26 de nov. de 2009

Do endurecimento

"Carcará, lá no sertão
é um bicho que avoa
que nem avião.
É um pássaro malvado,
tem o bico volteado
que nem gavião
Carcará pega, mata e come..."


A vida endurece a gente. A essência às vezes se mantém, mas não há nada de mais terrível que a bondade. Ela consome, engana, enlaça, esgana. Não há de ser puro, nem bom... não há de ser bobo. Bondade destrói, apaga, fere, sangra. Bondade é cruel. Hoje trago uma arma sem sorrisos apontada pras ameaças e atiro desprezo a qualquer movimento. Trago gosto de carne entre os dentes e não sepulto cadáveres de sonhos. Mastigo ilusões e espezinho esperanças. Desprezo profundamente os bons, os caridosos e os felizes. Nada mais prejudicial ao mundo do que esssa espécie altamente egoísta. Esses tolos não sabem que sua bondade, caridade e felicidade implicam na maldade, egoísmo e tristeza de alguns. É a lei do equilíbrio na coexistência. Luto, cavo, enlaço, sufoco, torço, corro, aguento, esfrego, amasso, seco, passo, xingo, sofro e mato. Nada me enoja mais do que os brandos e pacíficos. A vida é guerra, sangue sangrado, subtraído, chorado. A vida é caça, há de se lutar para não ser caçado. Que fique a bondade no outro mundo onde estão as coisas bonitas e belas, neste não há espaço, há somente instinto.

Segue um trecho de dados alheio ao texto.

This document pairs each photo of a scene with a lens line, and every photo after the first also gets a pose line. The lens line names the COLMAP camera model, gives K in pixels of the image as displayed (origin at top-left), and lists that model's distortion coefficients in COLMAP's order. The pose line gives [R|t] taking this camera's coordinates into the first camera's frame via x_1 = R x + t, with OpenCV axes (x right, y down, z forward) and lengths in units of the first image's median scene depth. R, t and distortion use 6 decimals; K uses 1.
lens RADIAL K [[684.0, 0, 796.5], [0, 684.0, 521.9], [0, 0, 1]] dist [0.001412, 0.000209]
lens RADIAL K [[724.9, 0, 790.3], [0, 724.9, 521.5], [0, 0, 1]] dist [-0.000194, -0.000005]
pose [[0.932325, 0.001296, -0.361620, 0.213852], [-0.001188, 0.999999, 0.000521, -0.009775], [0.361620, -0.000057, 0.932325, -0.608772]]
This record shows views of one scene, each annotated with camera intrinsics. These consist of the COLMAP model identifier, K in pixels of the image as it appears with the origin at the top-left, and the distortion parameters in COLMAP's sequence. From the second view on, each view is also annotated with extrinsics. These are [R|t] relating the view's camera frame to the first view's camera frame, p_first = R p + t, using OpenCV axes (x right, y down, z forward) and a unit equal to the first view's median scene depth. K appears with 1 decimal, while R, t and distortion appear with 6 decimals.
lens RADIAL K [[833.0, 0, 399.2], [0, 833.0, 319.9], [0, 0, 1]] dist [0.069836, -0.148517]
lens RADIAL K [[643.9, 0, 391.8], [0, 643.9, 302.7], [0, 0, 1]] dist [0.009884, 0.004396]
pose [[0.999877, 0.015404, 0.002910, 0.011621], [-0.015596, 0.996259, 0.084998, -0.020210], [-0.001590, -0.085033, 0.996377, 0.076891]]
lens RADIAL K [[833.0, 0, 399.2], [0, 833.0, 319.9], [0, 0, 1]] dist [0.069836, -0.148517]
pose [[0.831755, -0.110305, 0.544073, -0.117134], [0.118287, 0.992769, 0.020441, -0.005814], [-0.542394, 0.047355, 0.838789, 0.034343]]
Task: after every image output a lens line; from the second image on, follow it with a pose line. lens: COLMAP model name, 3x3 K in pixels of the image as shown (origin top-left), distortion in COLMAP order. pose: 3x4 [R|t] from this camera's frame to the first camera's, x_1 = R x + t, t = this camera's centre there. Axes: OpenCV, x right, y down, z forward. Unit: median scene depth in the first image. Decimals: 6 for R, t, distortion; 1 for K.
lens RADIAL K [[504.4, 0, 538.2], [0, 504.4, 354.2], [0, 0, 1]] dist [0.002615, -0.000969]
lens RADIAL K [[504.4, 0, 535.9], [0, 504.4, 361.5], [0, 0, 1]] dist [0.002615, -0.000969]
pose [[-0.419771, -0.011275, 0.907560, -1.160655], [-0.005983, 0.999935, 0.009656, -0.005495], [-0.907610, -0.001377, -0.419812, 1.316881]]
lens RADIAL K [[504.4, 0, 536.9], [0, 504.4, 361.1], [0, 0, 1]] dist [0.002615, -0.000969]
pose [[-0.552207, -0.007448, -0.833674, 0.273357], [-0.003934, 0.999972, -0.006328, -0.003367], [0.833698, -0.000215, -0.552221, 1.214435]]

Se o meu mundo não fosse humano,
também haveria lugar para mim:
eu seria uma mancha difusa de instintos,
doçuras e ferocidades, uma trêmula irradiação de paz e luta:
se o mundo não fosse humano eu me arranjaria sendo um bicho.
Por um instante então desprezo o lado humano da vida
e experimento a silenciosa alma da vida animal.
É bom, é verdadeiro, ela é a semente do que depois se torna humano.